Another Taubes insight: when it comes to vertical growth, we posit one causal direction. We say that a teenager eats a lot because he's a growing boy; we do not say he's growing taller because he eats a lot. It's accepted that the body of a teenager has somehow decided for itself that it wants to get taller and appetite/metabolism will accommodate that need.

Perhaps horizontal growth isn't all that different.
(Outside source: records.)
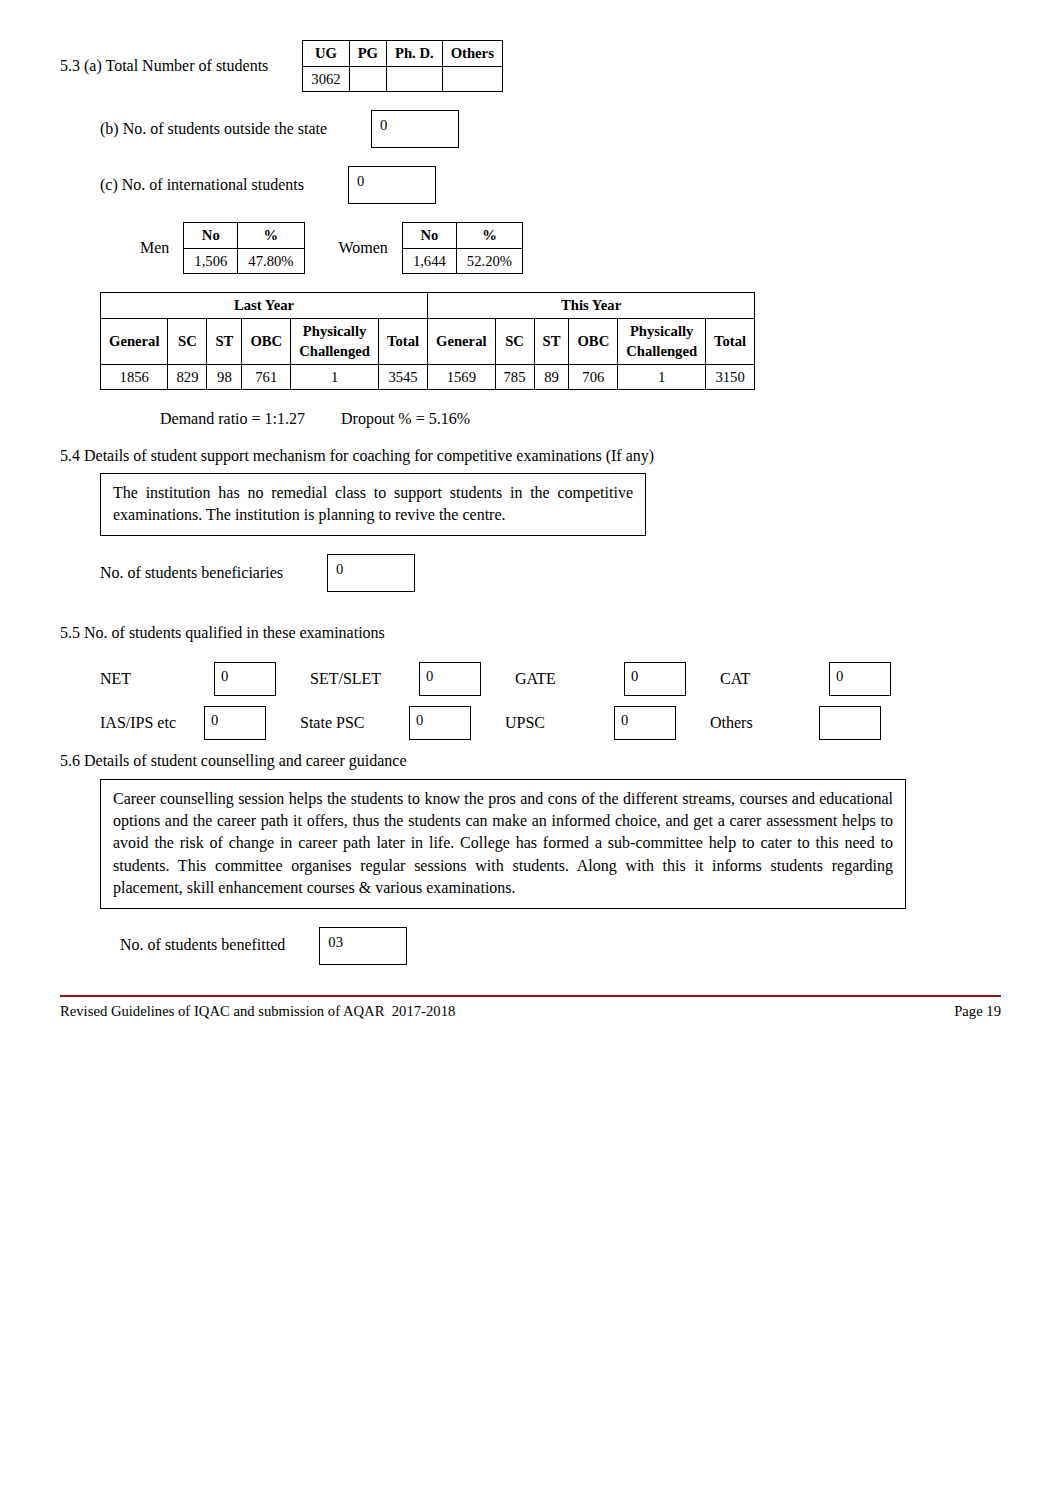5.3 (a) Total Number of students
| UG | PG | Ph. D. | Others |
| --- | --- | --- | --- |
| 3062 | | | |
(b) No. of students outside the state 0
(c) No. of international students 0
Men
| No | % |
| --- | --- |
| 1,506 | 47.80% |
Women
| No | % |
| --- | --- |
| 1,644 | 52.20% |
| Last Year | This Year |
| --- | --- |
| General | SC | ST | OBC | Physically Challenged | Total | General | SC | ST | OBC | Physically Challenged | Total |
| 1856 | 829 | 98 | 761 | 1 | 3545 | 1569 | 785 | 89 | 706 | 1 | 3150 |
Demand ratio = 1:1.27 Dropout % = 5.16%
5.4 Details of student support mechanism for coaching for competitive examinations (If any)
The institution has no remedial class to support students in the competitive examinations. The institution is planning to revive the centre.
No. of students beneficiaries 0
5.5 No. of students qualified in these examinations
NET 0 SET/SLET 0 GATE 0 CAT 0
IAS/IPS etc 0 State PSC 0 UPSC 0 Others
5.6 Details of student counselling and career guidance
Career counselling session helps the students to know the pros and cons of the different streams, courses and educational options and the career path it offers, thus the students can make an informed choice, and get a carer assessment helps to avoid the risk of change in career path later in life. College has formed a sub-committee help to cater to this need to students. This committee organises regular sessions with students. Along with this it informs students regarding placement, skill enhancement courses & various examinations.
No. of students benefitted 03
Revised Guidelines of IQAC and submission of AQAR 2017-2018 Page 19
Comment by glenra on The Unfinished Mystery of the Shangri-La Diet · 2009-04-12T05:08:12.103Z · score: 2 (4 votes) · LW · GW

Weight loss efforts provide much opportunity for magical thinking and drawing false conclusions about causality. You mention a half-dozen factors you had to "tweak" in order to lose weight. So suppose I tweak factor A with no affect. Then I tweak B, then C, then D, and eventually I get up to tweak F and then... I start losing weight for a while! What can I usefully conclude from this? Nearly nothing! Most people conclude that Tweak F must have been an important factor. But perhaps Tweak C was what mattered and it merely took a long time for results to become apparent. Or perhaps the timing is purely coincidental - I lose weight at random intervals or in response to stress at work or changes in my personal life and the latest downturn merely coincided with Tweak F. Or perhaps it's an observer affect, such as the fact that I'm paying attention to my weight in order to evaluate which tweak is working, is what made me lose weight.

In short, if there are really tons of variables that all have to be simultaneously satisfied for weight loss to work, there's a decent chance than any conclusion you draw from your personal observations will be useless or counterproductive for anyone else.

Comment by glenra on The Unfinished Mystery of the Shangri-La Diet · 2009-04-12T04:53:01.904Z · score: 1 (3 votes) · LW · GW

Good Calories, Bad Calories by Gary Taubes also claims aerobics doesn't work to lose weight and refers to a bunch of studies to that effect. Though he doesn't go so far as to deny there are cardiovascular benefits.